-------- Dataset records

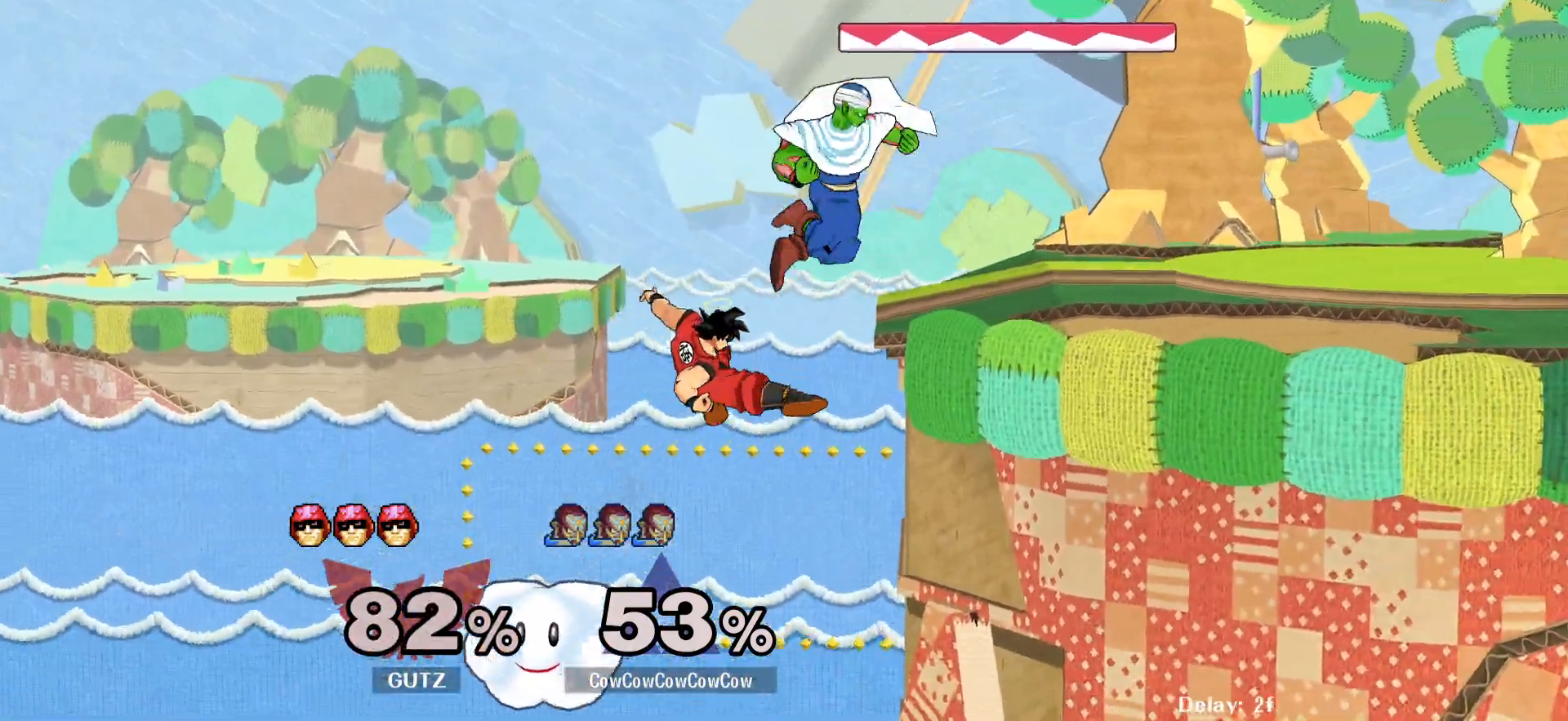
Gameplay with a controller (arcade stick); each line is a JSON object with the inputs held at the frame after it. "events" lists button and stick changes between this image and that frame as [ms after this image, input, new state], when the widget could be followed in between. Not read: L3 R3.
{"buttons": [], "events": [[17, "C_LEFT", "up"]]}
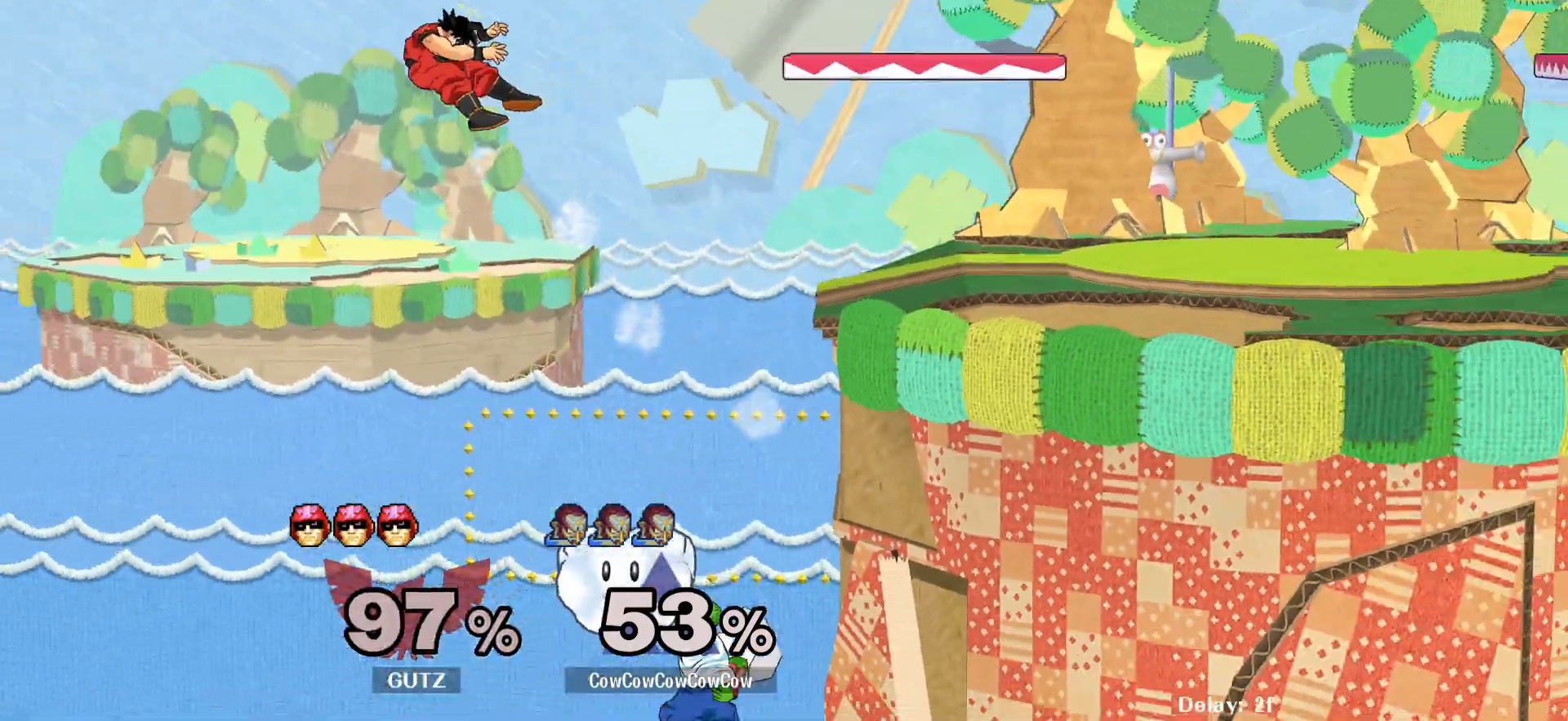
{"buttons": [], "events": [[33, "DPAD_UP", "down"], [200, "B", "down"], [333, "B", "up"], [350, "DPAD_UP", "up"]]}
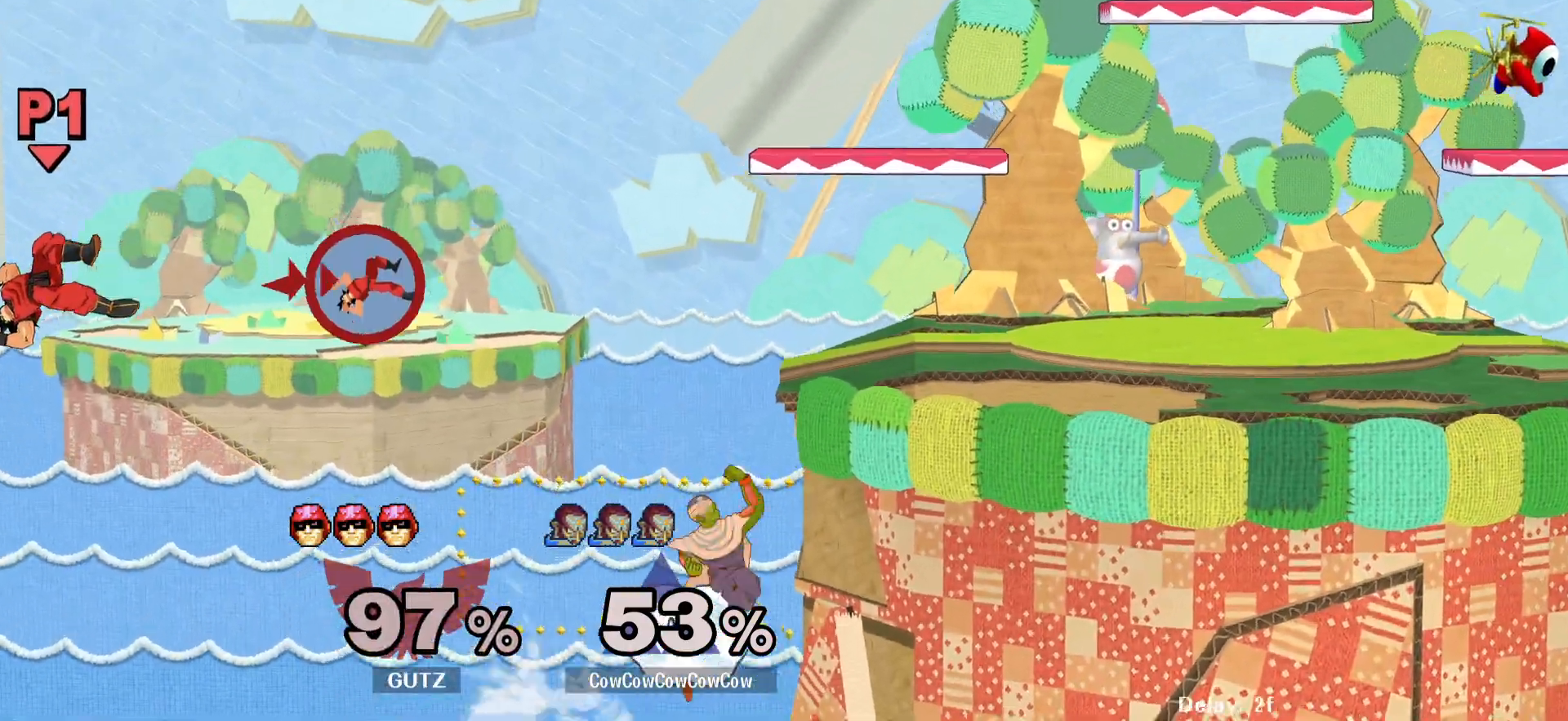
{"buttons": [], "events": [[233, "DPAD_LEFT", "down"], [500, "DPAD_LEFT", "up"]]}
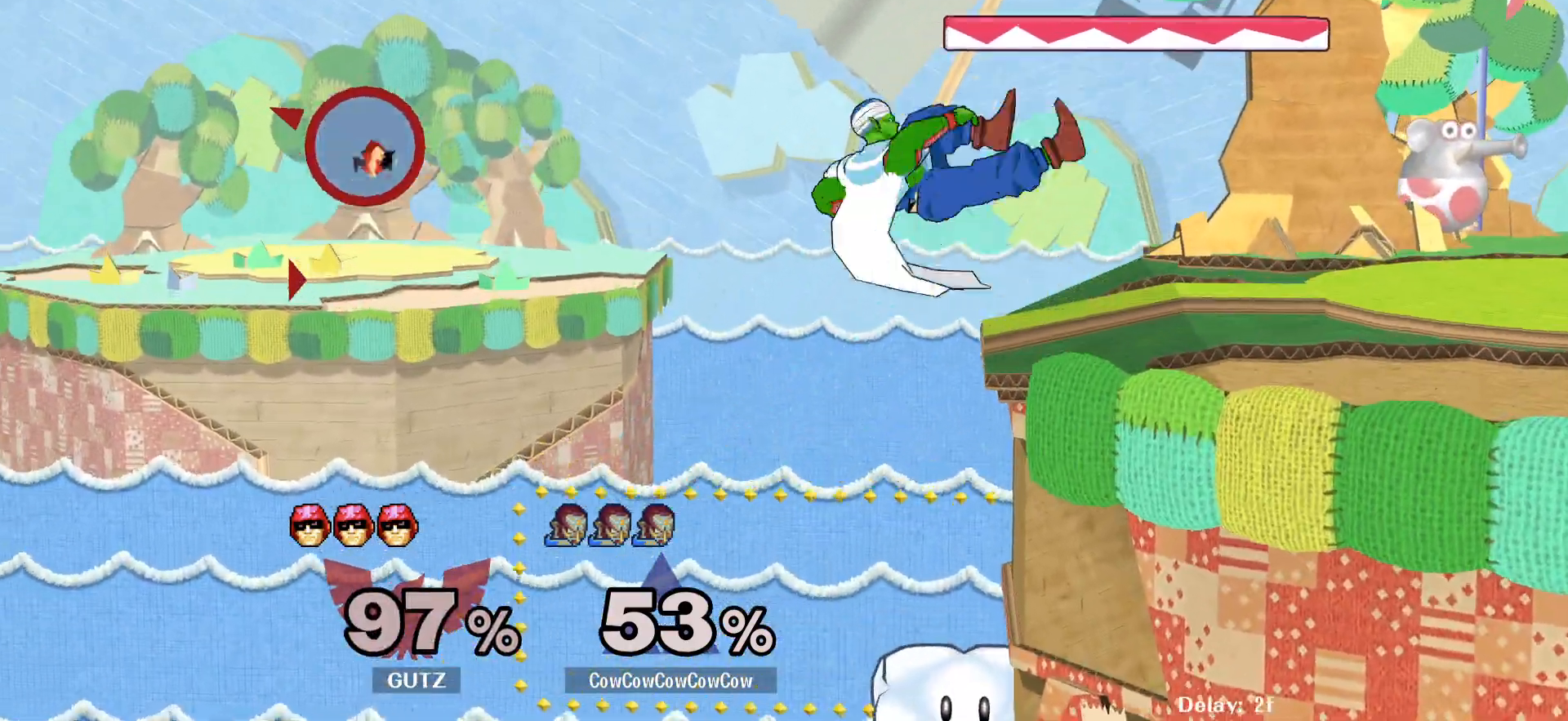
{"buttons": [], "events": [[217, "DPAD_LEFT", "down"], [267, "DPAD_RIGHT", "down"], [283, "Y", "down"], [433, "DPAD_LEFT", "up"], [433, "Y", "up"], [467, "DPAD_RIGHT", "up"]]}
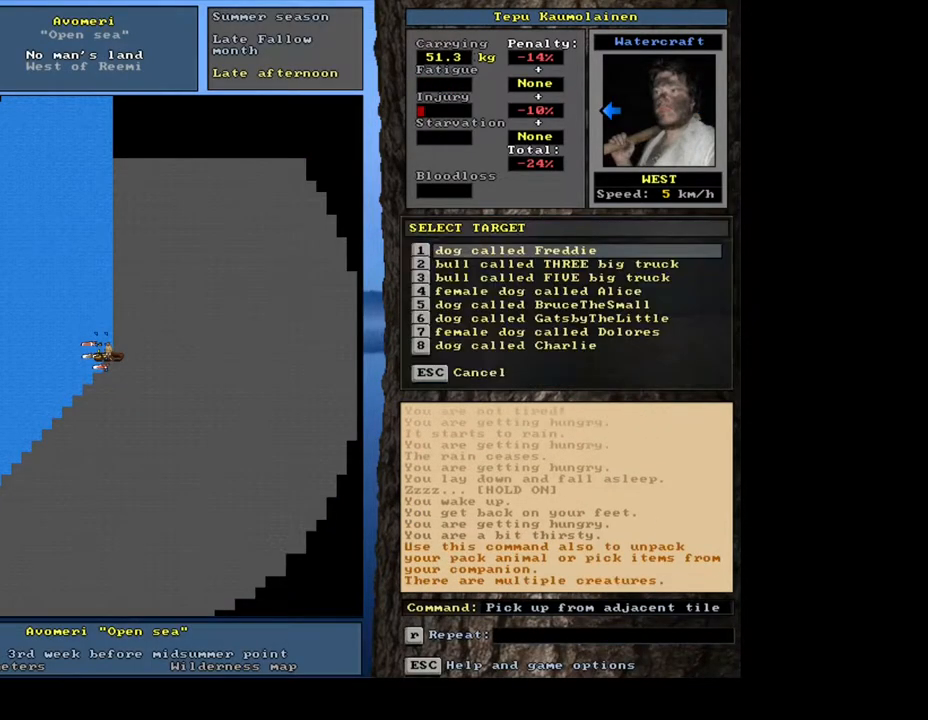
Gameplay with keyboard and mouse; each line is a JSON object with the keys and mouse buttons held at the frame after it. "events" lists presses ("down") and releases ("up") of ".", "/", "0", "1", "2", "3", "4", "5", "6", "7", "8", "9", "a", "alt_l", "alt_r", "b", "backslash", "backspace", "c", "caps_lock", "comma", "ctrl_l", "ctrl_r", "d", "down", "e", "equals", "escape", "f", "f1", "f10", "f11", "f12", "f2", "f3", "f4", "f5", "f6", "f7", "f8", "f9", "g", "h", "i", "j", "k", "l", "lbracket", "left", "m", "minus", "n", "num0", "num1", "num2", "num3", "num4", "num5", "num7", "num8", "o", "p", "q", "quote", "r", "rbracket", "return", "right", "s", "semicolon", "shift_l", "shift_r", "space", "super", "t", "tab", "tilde", "u", "up", "v", "w", "x", "y", "z", "mouse_left", "mouse_wheel", "mouse_right", "mouse_mb4" and "mouse_mb5" between this image and that frame as [ms after this image, input, new state], when the widget could be followed in between; "num6" and "num9" appear only as held states. "mouse_left", "mouse_wheel", "mouse_right", "mouse_mb4", "mouse_mb5" = the "left", "wheel", "right", "mb4", "mb5" buttons of the "mouse" list. No other keys are recorded. "wheel" means that the mouse wheel is clicked or scrolled. Mouse movement is not recorded. Not read: other_keys.
{"keys": [], "mouse": [], "events": []}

----------------

[Required work]:
Leave the pictures out and reproduce every record above exactly.

[Response area]:
Gameplay with a controller (arcade stick); each line is a JSON object with the inputs held at the frame after it. "events" lists button and stick changes between this image and that frame as [ms after this image, input, new state], when the widget could be followed in between. Not read: L3 R3.
{"buttons": [], "events": [[17, "C_LEFT", "up"]]}
{"buttons": [], "events": [[33, "DPAD_UP", "down"], [200, "B", "down"], [333, "B", "up"], [350, "DPAD_UP", "up"]]}
{"buttons": [], "events": [[233, "DPAD_LEFT", "down"], [500, "DPAD_LEFT", "up"]]}
{"buttons": [], "events": [[217, "DPAD_LEFT", "down"], [267, "DPAD_RIGHT", "down"], [283, "Y", "down"], [433, "DPAD_LEFT", "up"], [433, "Y", "up"], [467, "DPAD_RIGHT", "up"]]}
Gameplay with keyboard and mouse; each line is a JSON object with the keys and mouse buttons held at the frame after it. "events" lists presses ("down") and releases ("up") of ".", "/", "0", "1", "2", "3", "4", "5", "6", "7", "8", "9", "a", "alt_l", "alt_r", "b", "backslash", "backspace", "c", "caps_lock", "comma", "ctrl_l", "ctrl_r", "d", "down", "e", "equals", "escape", "f", "f1", "f10", "f11", "f12", "f2", "f3", "f4", "f5", "f6", "f7", "f8", "f9", "g", "h", "i", "j", "k", "l", "lbracket", "left", "m", "minus", "n", "num0", "num1", "num2", "num3", "num4", "num5", "num7", "num8", "o", "p", "q", "quote", "r", "rbracket", "return", "right", "s", "semicolon", "shift_l", "shift_r", "space", "super", "t", "tab", "tilde", "u", "up", "v", "w", "x", "y", "z", "mouse_left", "mouse_wheel", "mouse_right", "mouse_mb4" and "mouse_mb5" between this image and that frame as [ms after this image, input, new state], when the widget could be followed in between; "num6" and "num9" appear only as held states. "mouse_left", "mouse_wheel", "mouse_right", "mouse_mb4", "mouse_mb5" = the "left", "wheel", "right", "mb4", "mb5" buttons of the "mouse" list. No other keys are recorded. "wheel" means that the mouse wheel is clicked or scrolled. Mouse movement is not recorded. Not read: other_keys.
{"keys": [], "mouse": [], "events": []}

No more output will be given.